## Written task
Filter the records below down to lines containing "ALIMENTOS".
···
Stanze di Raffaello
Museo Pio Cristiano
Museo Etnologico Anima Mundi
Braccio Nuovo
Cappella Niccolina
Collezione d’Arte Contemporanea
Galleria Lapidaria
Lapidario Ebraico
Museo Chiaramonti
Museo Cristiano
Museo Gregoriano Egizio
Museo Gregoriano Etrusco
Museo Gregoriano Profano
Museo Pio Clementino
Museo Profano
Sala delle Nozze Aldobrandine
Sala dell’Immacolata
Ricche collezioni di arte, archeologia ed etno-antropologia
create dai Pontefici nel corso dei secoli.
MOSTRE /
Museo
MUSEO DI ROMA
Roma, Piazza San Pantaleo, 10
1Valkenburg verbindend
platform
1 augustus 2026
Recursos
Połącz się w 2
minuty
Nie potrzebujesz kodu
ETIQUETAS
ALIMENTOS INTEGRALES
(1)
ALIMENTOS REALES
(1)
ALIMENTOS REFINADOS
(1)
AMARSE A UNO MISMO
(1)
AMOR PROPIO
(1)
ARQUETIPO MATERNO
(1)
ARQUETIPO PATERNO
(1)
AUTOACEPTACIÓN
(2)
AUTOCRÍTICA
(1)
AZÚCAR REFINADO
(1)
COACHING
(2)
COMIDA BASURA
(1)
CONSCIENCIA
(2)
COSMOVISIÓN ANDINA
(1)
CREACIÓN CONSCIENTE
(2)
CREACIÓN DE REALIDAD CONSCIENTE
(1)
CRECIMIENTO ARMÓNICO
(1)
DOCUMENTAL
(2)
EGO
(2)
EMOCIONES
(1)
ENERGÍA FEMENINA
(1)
···
## Task response
ALIMENTOS INTEGRALES
ALIMENTOS REALES
ALIMENTOS REFINADOS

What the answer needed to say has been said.